CERNOBBIO, ITALIE: La taxe sur les "surprofits" des banques instaurée par l'Italie s'inscrit dans un mouvement général en Europe où "plusieurs pays ont pris des mesures temporaires pour redistribuer des profits exceptionnels", a jugé samedi la secrétaire d'Etat française chargée de l'Europe, Laurence Boone.
Cette ancienne cheffe économiste de l'OCDE s'exprimait en marge du forum économique organisé par The European House - Ambrosetti à Cernobbio, sur les rives du lac de Côme.
Que pensez-vous de la taxe sur les "surprofits" des banques décrétée début août par l'Italie, très critiquée par les investisseurs qui y voient une mesure populiste?
Tous les pays européens ont connu des circonstances exceptionnelles dues à l'envolée des cours de l'énergie ou la remontée des taux d'intérêt, qui ont gonflé les profits des entreprises de certains secteurs.
Plusieurs pays ont pris des mesures temporaires pour effectivement redistribuer ces profits qui sont exceptionnels. La façon dont chaque pays procède est une décision qui lui revient en propre.
En France, le ministre de l'Economie Bruno Le Maire s'est ainsi assis en septembre 2022 à une table avec les banques et ils sont convenus de plafonner la hausse des frais bancaires à 2% en 2023.

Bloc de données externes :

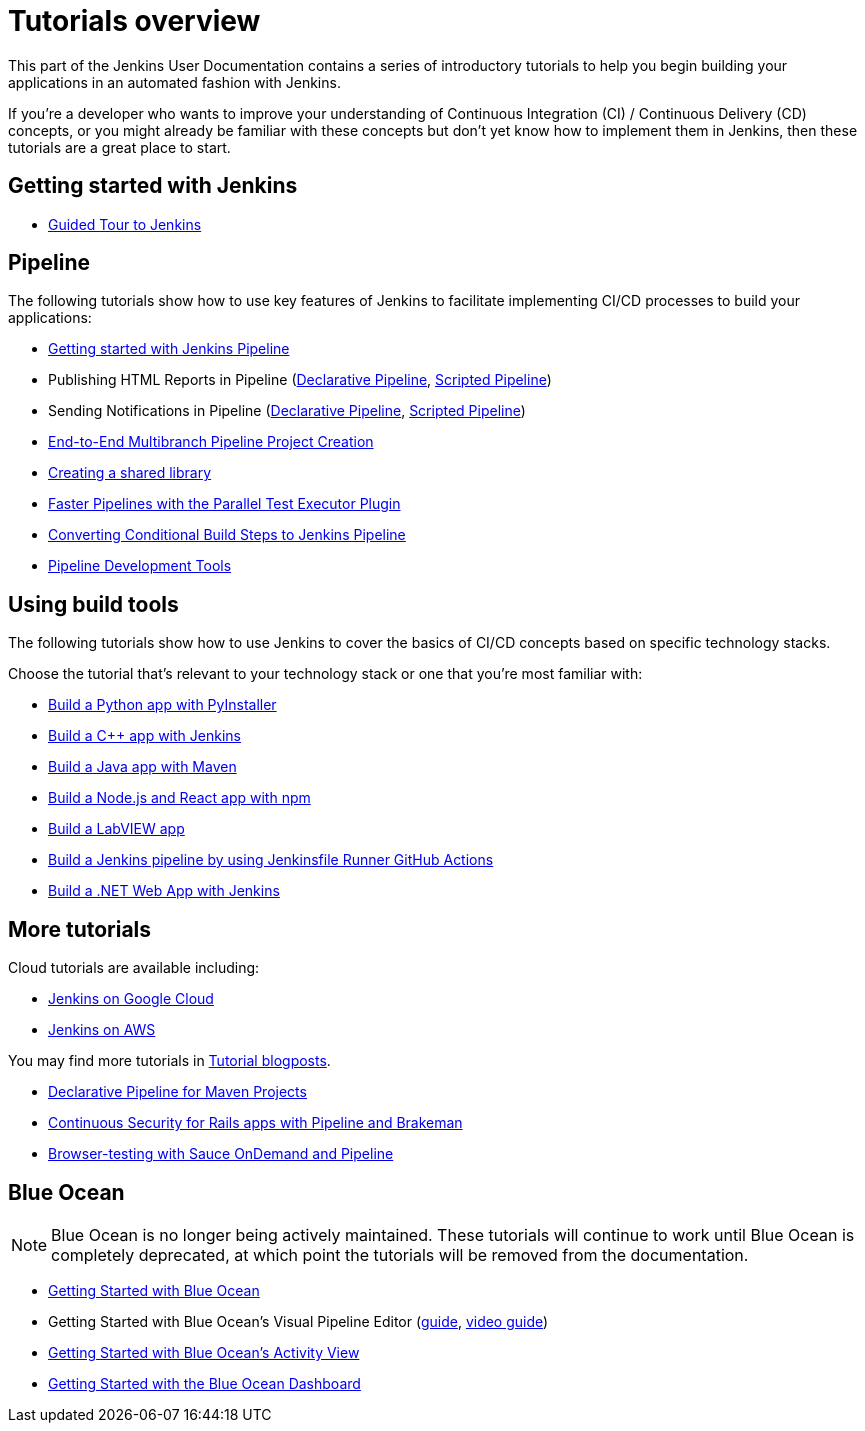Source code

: [#introductory-tutorials]
= Tutorials overview

This part of the Jenkins User Documentation contains a series of introductory
tutorials to help you begin building your applications in an automated fashion
with Jenkins.

If you're a developer who wants to improve your understanding of Continuous
Integration (CI) / Continuous Delivery (CD) concepts, or you might already be
familiar with these concepts but don't yet know how to implement them in
Jenkins, then these tutorials are a great place to start.

[#getting-started]
== Getting started with Jenkins

* xref:user-docs:pipeline:tour/getting-started.adoc[Guided Tour to Jenkins]

[#pipeline]
== Pipeline

The following tutorials show how to use key features of Jenkins to facilitate implementing CI/CD
processes to build your applications:

* xref:user-docs:pipeline:getting-started.adoc[Getting started with Jenkins Pipeline]
* Publishing HTML Reports in Pipeline (link:https://www.jenkins.io/blog/2017/02/10/declarative-html-publisher/[Declarative Pipeline], link:https://www.jenkins.io/blog/2016/07/01/html-publisher-plugin/[Scripted Pipeline])
* Sending Notifications in Pipeline (link:https://www.jenkins.io/blog/2017/02/15/declarative-notifications/[Declarative Pipeline], link:https://www.jenkins.io/blog/2016/07/18/pipeline-notifications/[Scripted Pipeline])
* xref:build-a-multibranch-pipeline-project.adoc[End-to-End Multibranch Pipeline Project Creation]
* link:https://www.jenkins.io/blog/2017/02/15/declarative-notifications/#moving-notifications-to-shared-library[Creating a shared library]
* link:https://www.jenkins.io/blog/2016/06/16/parallel-test-executor-plugin/[Faster Pipelines with the Parallel Test Executor Plugin]
* link:https://www.jenkins.io/blog/2017/01/19/converting-conditional-to-pipeline/[Converting Conditional Build Steps to Jenkins Pipeline]
* link:https://www.jenkins.io/blog/2017/05/18/pipeline-dev-tools/[Pipeline Development Tools]

[[tools]]
== Using build tools

The following tutorials show how to use Jenkins to cover the basics of CI/CD
concepts based on specific technology stacks.

Choose the tutorial that's relevant to your technology stack or one that you're
most familiar with:

* xref:build-a-python-app-with-pyinstaller[Build a Python app with PyInstaller]
* xref:build-a-cpp-app-with-jenkins[Build a C++ app with Jenkins]
* xref:build-a-java-app-with-maven.adoc[Build a Java app with Maven]
* xref:build-a-node-js-and-react-app-with-npm.adoc[Build a Node.js and React app with npm]
* xref:build-a-labview-app.adoc[Build a LabVIEW app]
* xref:using-jenkinsfile-runner-github-action-to-build-jenkins-pipeline.adoc[Build a Jenkins pipeline by using Jenkinsfile Runner GitHub Actions]
* xref:build-a-dotnet-web-app-with-jenkins[Build a .NET Web App with Jenkins]

== More tutorials

Cloud tutorials are available including:

* xref:tutorials-for-installing-jenkins-on-Google-Cloud.adoc[Jenkins on Google Cloud]
* xref:tutorial-for-installing-jenkins-on-AWS.adoc[Jenkins on AWS]

You may find more tutorials in link:https://www.jenkins.io/node/tags/tutorial[Tutorial blogposts].

* link:https://www.jenkins.io/blog/2017/02/07/declarative-maven-project/[Declarative Pipeline for Maven Projects]
* link:https://www.jenkins.io/blog/2016/08/10/rails-cd-with-pipeline/[Continuous Security for Rails apps with Pipeline and Brakeman]
* link:https://www.jenkins.io/blog/2016/08/29/sauce-pipeline/[Browser-testing with Sauce OnDemand and Pipeline]

[[blueocean]]
== Blue Ocean

NOTE: Blue Ocean is no longer being actively maintained.
These tutorials will continue to work until Blue Ocean is completely deprecated, at which point the tutorials will be removed from the documentation.

* xref:/blog/2017/04/05/welcome-to-blue-ocean.adoc[Getting Started with Blue Ocean]
* Getting Started with Blue Ocean's Visual Pipeline Editor (xref:create-a-pipeline-in-blue-ocean.adoc[guide], xref:/blog/2017/04/06/welcome-to-blue-ocean-editor.adoc[video guide])
* xref:/blog/2017/04/11/welcome-to-blue-ocean-pipeline-activity.adoc[Getting Started with Blue Ocean's Activity View]
* xref:/blog/2017/04/12/welcome-to-blue-ocean-dashboard.adoc[Getting Started with the Blue Ocean Dashboard]
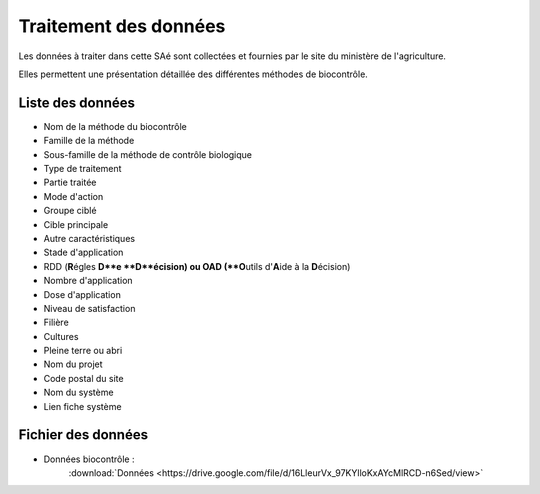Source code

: ***********************
Traitement des données
***********************

Les données à traiter dans cette SAé sont collectées et fournies par le site du ministère de l'agriculture. 

Elles permettent une présentation détaillée des différentes méthodes de biocontrôle.

Liste des données
+++++++++++++++++

* Nom de la méthode du biocontrôle
* Famille de la méthode
* Sous-famille de la méthode de contrôle biologique
* Type de traitement
* Partie traitée
* Mode d'action
* Groupe ciblé
* Cible principale
* Autre caractéristiques
* Stade d'application
* RDD (\ **R**\égles \ **\D\**\e \ **\D\**\écision) ou OAD (\ **O**\utils d'\ **A**\ide à la \ **D**\écision)
* Nombre d'application
* Dose d'application
* Niveau de satisfaction
* Filière
* Cultures
* Pleine terre ou abri
* Nom du projet
* Code postal du site
* Nom du système
* Lien fiche système

Fichier des données
+++++++++++++++++++

* Données biocontrôle : 
    :download:`Données <https://drive.google.com/file/d/16LleurVx_97KYlloKxAYcMlRCD-n6Sed/view>`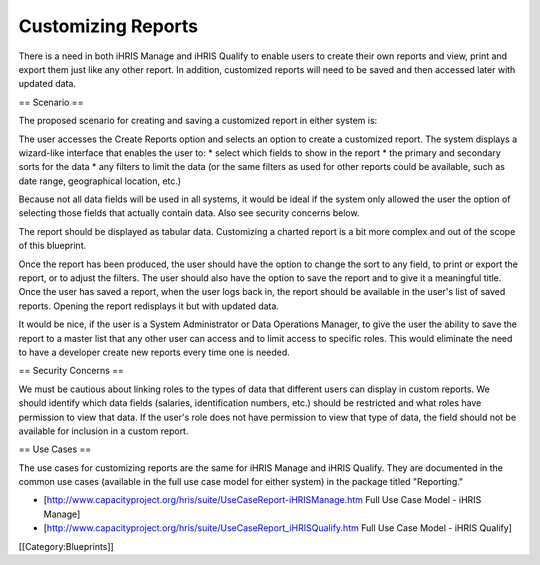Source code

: Customizing Reports
===================

There is a need in both iHRIS Manage and iHRIS Qualify to enable users to create their own reports and view, print and export them just like any other report. In addition, customized reports will need to be saved and then accessed later with updated data.


== Scenario ==


The proposed scenario for creating and saving a customized report in either system is:

The user accesses the Create Reports option and selects an option to create a customized report. The system displays a wizard-like interface that enables the user to:
* select which fields to show in the report
* the primary and secondary sorts for the data
* any filters to limit the data (or the same filters as used for other reports could be available, such as date range, geographical location, etc.)

Because not all data fields will be used in all systems, it would be ideal if the system only allowed the user the option of selecting those fields that actually contain data. Also see security concerns below.

The report should be displayed as tabular data. Customizing a charted report is a bit more complex and out of the scope of this blueprint.

Once the report has been produced, the user should have the option to change the sort to any field, to print or export the report, or to adjust the filters. The user should also have the option to save the report and to give it a meaningful title. Once the user has saved a report, when the user logs back in, the report should be available in the user's list of saved reports. Opening the report redisplays it but with updated data.

It would be nice, if the user is a System Administrator or Data Operations Manager, to give the user the ability to save the report to a master list that any other user can access and to limit access to specific roles. This would eliminate the need to have a developer create new reports every time one is needed.

== Security Concerns ==


We must be cautious about linking roles to the types of data that different users can display in custom reports. We should identify which data fields (salaries, identification numbers, etc.) should be restricted and what roles have permission to view that data. If the user's role does not have permission to view that type of data, the field should not be available for inclusion in a custom report.


== Use Cases ==

The use cases for customizing reports are the same for iHRIS Manage and iHRIS Qualify. They are documented in the common use cases (available in the full use case model for either system) in the package titled "Reporting." 

* [http://www.capacityproject.org/hris/suite/UseCaseReport-iHRISManage.htm Full Use Case Model - iHRIS Manage]
* [http://www.capacityproject.org/hris/suite/UseCaseReport_iHRISQualify.htm Full Use Case Model - iHRIS Qualify]
[[Category:Blueprints]]

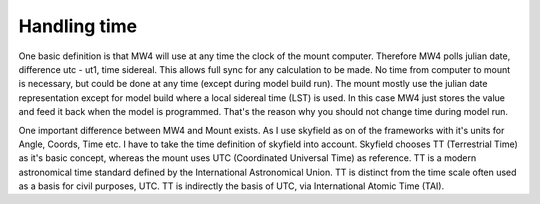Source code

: Handling time
=============

One basic definition is that MW4 will use at any time the clock of the mount
computer. Therefore MW4 polls julian date, difference utc - ut1, time sidereal.
This allows full sync for any calculation to be made. No time from computer to
mount is necessary, but could be done at any time (except during model build run).
The mount mostly use the julian date representation except for model build where a
local sidereal time (LST) is used. In this case MW4 just stores the value and feed
it back when the model is programmed. That's the reason why you should not change
time during model run.

.. image:: image/time.png
    :align: center

One important difference between MW4 and Mount exists. As I use skyfield as on of
the frameworks with it's units for Angle, Coords, Time etc. I have to take the
time definition of skyfield into account. Skyfield chooses TT (Terrestrial Time) as
it's basic concept, whereas the mount uses UTC (Coordinated Universal Time) as
reference. TT is a modern astronomical time standard defined by the International
Astronomical Union. TT is distinct from the time scale often used as a basis for
civil purposes, UTC. TT is indirectly the basis of UTC, via International Atomic
Time (TAI).
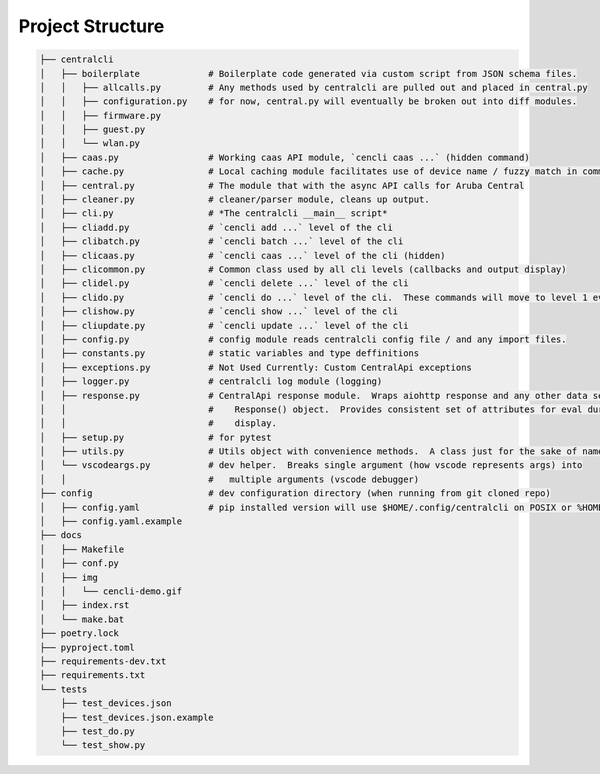 
=================
Project Structure
=================

.. code-block:: bash

    ├── centralcli
    │   ├── boilerplate             # Boilerplate code generated via custom script from JSON schema files.
    │   │   ├── allcalls.py         # Any methods used by centralcli are pulled out and placed in central.py
    │   │   ├── configuration.py    # for now, central.py will eventually be broken out into diff modules.
    │   │   ├── firmware.py
    │   │   ├── guest.py
    │   │   └── wlan.py
    │   ├── caas.py                 # Working caas API module, `cencli caas ...` (hidden command)
    │   ├── cache.py                # Local caching module facilitates use of device name / fuzzy match in commands
    │   ├── central.py              # The module that with the async API calls for Aruba Central
    │   ├── cleaner.py              # cleaner/parser module, cleans up output.
    │   ├── cli.py                  # *The centralcli __main__ script*
    │   ├── cliadd.py               # `cencli add ...` level of the cli
    │   ├── clibatch.py             # `cencli batch ...` level of the cli
    │   ├── clicaas.py              # `cencli caas ...` level of the cli (hidden)
    │   ├── clicommon.py            # Common class used by all cli levels (callbacks and output display)
    │   ├── clidel.py               # `cencli delete ...` level of the cli
    │   ├── clido.py                # `cencli do ...` level of the cli.  These commands will move to level 1 eventually.
    │   ├── clishow.py              # `cencli show ...` level of the cli
    │   ├── cliupdate.py            # `cencli update ...` level of the cli
    │   ├── config.py               # config module reads centralcli config file / and any import files.
    │   ├── constants.py            # static variables and type deffinitions
    │   ├── exceptions.py           # Not Used Currently: Custom CentralApi exceptions
    │   ├── logger.py               # centralcli log module (logging)
    │   ├── response.py             # CentralApi response module.  Wraps aiohttp response and any other data sent to
    │   │                           #    Response() object.  Provides consistent set of attributes for eval during
    │   │                           #    display.
    │   ├── setup.py                # for pytest
    │   ├── utils.py                # Utils object with convenience methods.  A class just for the sake of namespace.
    │   └── vscodeargs.py           # dev helper.  Breaks single argument (how vscode represents args) into
    │   │                           #   multiple arguments (vscode debugger)
    ├── config                      # dev configuration directory (when running from git cloned repo)
    │   ├── config.yaml             # pip installed version will use $HOME/.config/centralcli on POSIX or %HOME%\.centralcli on Win
    │   ├── config.yaml.example
    ├── docs
    │   ├── Makefile
    │   ├── conf.py
    │   ├── img
    │   │   └── cencli-demo.gif
    │   ├── index.rst
    │   └── make.bat
    ├── poetry.lock
    ├── pyproject.toml
    ├── requirements-dev.txt
    ├── requirements.txt
    └── tests
        ├── test_devices.json
        ├── test_devices.json.example
        ├── test_do.py
        └── test_show.py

Quant aux accusations parlant de mesures populistes, on a eu en France des débats similaires sur la hausse des prix de l'énergie qui a accru les profits de certaines entreprises, dans la foulée de la guerre en Ukraine. L'Union européenne a instauré une taxe temporaire sur les surprofits des groupes énergétiques que la France a transposée dans son budget 2023.
L'Italie rêve d'un front commun des pays du Sud, y compris la France, pour demander à Bruxelles plus de flexibilité dans le cadre de la réforme du pacte de stabilité qui limite les déficits et la dette. Quelle est la position de la France?
La réforme du pacte de stabilité se décide à 27 et évidemment nous parlons avec tout le monde. La proposition que la Commission européenne a mis sur la table en avril garantit un bon équilibre entre d'un côté la croissance et les investissements et de l'autre côté la soutenabilité des finances publiques.
La France veut éviter que les critères soient tellement durs et resserrés qu'à la fin on ne prendra pas en compte les besoins d'investissement et qu'on s'interdit toute flexibilité de la politique budgétaire.
On veut évoluer par rapport aux règles qui étaient en place avant la pandémie de Covid et avant la guerre en Ukraine qui s'appliqueraient difficilement au monde dans lequel on vit aujourd'hui.
Je n'ai pas de doute que nous allons arriver à un accord au niveau européen avant la fin de l'année.
Après des mois de tensions entre la France et l'Italie, l'heure semble à l'apaisement. Quels sont les points de discorde persistants?
Avec l'Italie on coopère sur de nombreux fronts, la réponse à la guerre d'agression que la Russie mène en Ukraine, l'immigration, la volonté de réindustrialiser l'Europe et le projet de développer une industrie de défense et d'espace. Il faudra approfondir le traité du Quirinal qui lie les deux pays depuis 2021.
Chacun a intérêt à travailler ensemble de la manière la plus fluide possible, mais on n'est pas de la même famille politique, on a une vision politique différente.
Dans le cadre de la campagne pour les élections européennes en juin 2024, chacun défendra ainsi ses propres projets politiques.